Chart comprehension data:
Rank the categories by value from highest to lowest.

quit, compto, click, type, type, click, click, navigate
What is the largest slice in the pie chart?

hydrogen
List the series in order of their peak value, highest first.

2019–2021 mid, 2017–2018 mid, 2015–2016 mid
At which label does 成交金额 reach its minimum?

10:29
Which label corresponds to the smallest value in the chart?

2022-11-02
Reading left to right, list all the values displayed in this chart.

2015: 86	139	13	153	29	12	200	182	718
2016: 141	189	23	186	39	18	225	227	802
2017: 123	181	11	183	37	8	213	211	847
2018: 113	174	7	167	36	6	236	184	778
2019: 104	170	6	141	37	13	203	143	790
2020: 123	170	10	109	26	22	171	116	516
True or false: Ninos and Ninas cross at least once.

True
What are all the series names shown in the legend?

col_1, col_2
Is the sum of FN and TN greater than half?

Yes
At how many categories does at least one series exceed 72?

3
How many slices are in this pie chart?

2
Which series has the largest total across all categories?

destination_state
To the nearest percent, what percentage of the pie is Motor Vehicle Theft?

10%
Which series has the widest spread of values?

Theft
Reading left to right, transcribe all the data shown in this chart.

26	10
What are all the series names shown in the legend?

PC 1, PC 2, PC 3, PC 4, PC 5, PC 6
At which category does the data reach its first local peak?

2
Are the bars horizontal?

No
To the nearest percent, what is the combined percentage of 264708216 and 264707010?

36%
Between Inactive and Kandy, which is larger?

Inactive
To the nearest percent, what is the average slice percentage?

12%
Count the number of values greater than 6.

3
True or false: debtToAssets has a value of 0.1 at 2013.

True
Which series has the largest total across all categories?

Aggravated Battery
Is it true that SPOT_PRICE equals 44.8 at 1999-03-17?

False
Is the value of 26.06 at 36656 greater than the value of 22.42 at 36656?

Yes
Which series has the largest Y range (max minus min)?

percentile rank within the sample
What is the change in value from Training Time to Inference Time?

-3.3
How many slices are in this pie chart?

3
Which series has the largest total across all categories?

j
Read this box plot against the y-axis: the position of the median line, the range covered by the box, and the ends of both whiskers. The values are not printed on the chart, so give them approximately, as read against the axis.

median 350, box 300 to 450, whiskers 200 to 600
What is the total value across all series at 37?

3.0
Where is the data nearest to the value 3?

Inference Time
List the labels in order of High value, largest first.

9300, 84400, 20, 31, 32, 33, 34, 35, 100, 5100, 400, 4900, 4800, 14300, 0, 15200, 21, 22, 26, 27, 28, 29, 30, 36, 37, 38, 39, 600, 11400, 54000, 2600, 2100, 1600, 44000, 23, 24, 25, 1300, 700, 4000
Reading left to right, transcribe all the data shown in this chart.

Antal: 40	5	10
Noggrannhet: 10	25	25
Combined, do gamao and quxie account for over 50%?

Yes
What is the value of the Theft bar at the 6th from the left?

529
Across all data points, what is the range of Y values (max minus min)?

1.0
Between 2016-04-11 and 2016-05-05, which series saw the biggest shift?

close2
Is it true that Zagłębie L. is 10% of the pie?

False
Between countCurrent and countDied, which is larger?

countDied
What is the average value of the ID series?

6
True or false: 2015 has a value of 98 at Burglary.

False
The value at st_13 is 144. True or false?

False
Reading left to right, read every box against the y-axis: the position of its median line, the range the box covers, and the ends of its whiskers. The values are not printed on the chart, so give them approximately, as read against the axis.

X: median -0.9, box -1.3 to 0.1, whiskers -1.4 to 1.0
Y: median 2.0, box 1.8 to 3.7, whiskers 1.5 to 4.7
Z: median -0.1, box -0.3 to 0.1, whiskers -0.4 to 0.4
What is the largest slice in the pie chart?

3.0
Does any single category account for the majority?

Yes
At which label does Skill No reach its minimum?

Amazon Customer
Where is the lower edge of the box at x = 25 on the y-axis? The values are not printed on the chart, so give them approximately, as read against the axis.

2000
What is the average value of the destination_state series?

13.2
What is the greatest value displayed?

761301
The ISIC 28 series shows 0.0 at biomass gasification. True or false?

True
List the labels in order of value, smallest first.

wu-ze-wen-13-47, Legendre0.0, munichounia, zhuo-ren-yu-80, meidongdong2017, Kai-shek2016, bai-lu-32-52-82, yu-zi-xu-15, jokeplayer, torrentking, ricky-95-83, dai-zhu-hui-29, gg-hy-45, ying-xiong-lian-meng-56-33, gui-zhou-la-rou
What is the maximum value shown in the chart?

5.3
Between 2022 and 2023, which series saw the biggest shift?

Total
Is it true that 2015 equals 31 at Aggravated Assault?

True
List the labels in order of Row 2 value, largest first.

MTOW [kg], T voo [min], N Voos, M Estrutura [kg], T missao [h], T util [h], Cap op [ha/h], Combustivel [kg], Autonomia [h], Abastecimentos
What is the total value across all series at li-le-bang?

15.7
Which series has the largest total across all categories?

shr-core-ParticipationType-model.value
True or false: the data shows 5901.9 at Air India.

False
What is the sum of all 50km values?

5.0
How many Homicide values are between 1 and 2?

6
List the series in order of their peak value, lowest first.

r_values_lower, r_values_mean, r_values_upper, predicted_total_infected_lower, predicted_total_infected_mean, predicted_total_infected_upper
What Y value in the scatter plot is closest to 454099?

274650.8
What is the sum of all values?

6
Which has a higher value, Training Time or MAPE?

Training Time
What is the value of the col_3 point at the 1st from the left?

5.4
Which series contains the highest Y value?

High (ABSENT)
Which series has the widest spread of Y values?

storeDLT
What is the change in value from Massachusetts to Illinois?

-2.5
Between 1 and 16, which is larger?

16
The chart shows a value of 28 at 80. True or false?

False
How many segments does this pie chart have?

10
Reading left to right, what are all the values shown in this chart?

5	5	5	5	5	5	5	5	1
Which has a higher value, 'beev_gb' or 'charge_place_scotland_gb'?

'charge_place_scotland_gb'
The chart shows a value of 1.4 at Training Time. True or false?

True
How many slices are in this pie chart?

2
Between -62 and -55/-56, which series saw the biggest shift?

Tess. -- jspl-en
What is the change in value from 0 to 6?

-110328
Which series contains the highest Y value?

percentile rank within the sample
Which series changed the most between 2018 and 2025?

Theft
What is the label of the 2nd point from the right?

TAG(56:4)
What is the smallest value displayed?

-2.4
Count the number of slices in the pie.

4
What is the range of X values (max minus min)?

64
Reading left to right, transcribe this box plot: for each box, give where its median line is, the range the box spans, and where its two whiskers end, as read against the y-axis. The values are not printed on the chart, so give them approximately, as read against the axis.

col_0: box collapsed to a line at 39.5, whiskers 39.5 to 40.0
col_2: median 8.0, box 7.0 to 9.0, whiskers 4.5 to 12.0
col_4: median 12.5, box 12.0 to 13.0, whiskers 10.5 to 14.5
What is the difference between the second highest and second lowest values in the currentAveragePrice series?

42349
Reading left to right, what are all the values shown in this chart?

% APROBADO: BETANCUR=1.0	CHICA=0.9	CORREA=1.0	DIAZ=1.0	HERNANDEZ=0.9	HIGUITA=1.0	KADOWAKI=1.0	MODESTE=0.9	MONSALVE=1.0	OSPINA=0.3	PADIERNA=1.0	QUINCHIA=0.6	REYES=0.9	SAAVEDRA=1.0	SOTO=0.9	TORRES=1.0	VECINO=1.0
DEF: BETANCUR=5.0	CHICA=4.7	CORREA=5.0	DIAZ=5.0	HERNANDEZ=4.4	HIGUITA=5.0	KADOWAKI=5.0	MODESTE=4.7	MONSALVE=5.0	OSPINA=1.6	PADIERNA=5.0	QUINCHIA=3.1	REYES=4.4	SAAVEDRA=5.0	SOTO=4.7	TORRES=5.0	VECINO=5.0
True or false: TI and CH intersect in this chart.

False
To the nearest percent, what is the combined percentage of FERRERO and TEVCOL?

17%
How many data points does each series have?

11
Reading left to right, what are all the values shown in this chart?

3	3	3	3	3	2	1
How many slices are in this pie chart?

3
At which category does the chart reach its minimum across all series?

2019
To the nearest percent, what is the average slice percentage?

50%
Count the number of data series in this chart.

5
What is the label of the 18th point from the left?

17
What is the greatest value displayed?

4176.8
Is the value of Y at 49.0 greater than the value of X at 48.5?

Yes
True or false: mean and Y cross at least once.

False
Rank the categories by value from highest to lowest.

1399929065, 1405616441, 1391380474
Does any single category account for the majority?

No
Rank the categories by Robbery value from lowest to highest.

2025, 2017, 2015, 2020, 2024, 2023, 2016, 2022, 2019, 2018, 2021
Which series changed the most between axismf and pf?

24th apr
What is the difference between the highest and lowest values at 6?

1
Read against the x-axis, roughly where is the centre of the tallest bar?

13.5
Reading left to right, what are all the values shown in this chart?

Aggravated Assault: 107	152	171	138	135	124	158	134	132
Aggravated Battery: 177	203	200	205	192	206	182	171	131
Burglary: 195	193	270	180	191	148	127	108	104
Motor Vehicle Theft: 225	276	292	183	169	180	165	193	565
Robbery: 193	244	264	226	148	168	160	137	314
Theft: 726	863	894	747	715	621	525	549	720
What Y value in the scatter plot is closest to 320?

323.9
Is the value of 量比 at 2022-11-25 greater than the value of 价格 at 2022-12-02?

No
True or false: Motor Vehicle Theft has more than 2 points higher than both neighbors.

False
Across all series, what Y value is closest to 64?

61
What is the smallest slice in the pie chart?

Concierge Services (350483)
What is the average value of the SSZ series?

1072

What you will do: Copy out word for word the lines from the first one above through the line containing "Count the number of values greater than 6.", including both of those lines.

Response area:
Rank the categories by value from highest to lowest.

quit, compto, click, type, type, click, click, navigate
What is the largest slice in the pie chart?

hydrogen
List the series in order of their peak value, highest first.

2019–2021 mid, 2017–2018 mid, 2015–2016 mid
At which label does 成交金额 reach its minimum?

10:29
Which label corresponds to the smallest value in the chart?

2022-11-02
Reading left to right, list all the values displayed in this chart.

2015: 86	139	13	153	29	12	200	182	718
2016: 141	189	23	186	39	18	225	227	802
2017: 123	181	11	183	37	8	213	211	847
2018: 113	174	7	167	36	6	236	184	778
2019: 104	170	6	141	37	13	203	143	790
2020: 123	170	10	109	26	22	171	116	516
True or false: Ninos and Ninas cross at least once.

True
What are all the series names shown in the legend?

col_1, col_2
Is the sum of FN and TN greater than half?

Yes
At how many categories does at least one series exceed 72?

3
How many slices are in this pie chart?

2
Which series has the largest total across all categories?

destination_state
To the nearest percent, what percentage of the pie is Motor Vehicle Theft?

10%
Which series has the widest spread of values?

Theft
Reading left to right, transcribe all the data shown in this chart.

26	10
What are all the series names shown in the legend?

PC 1, PC 2, PC 3, PC 4, PC 5, PC 6
At which category does the data reach its first local peak?

2
Are the bars horizontal?

No
To the nearest percent, what is the combined percentage of 264708216 and 264707010?

36%
Between Inactive and Kandy, which is larger?

Inactive
To the nearest percent, what is the average slice percentage?

12%
Count the number of values greater than 6.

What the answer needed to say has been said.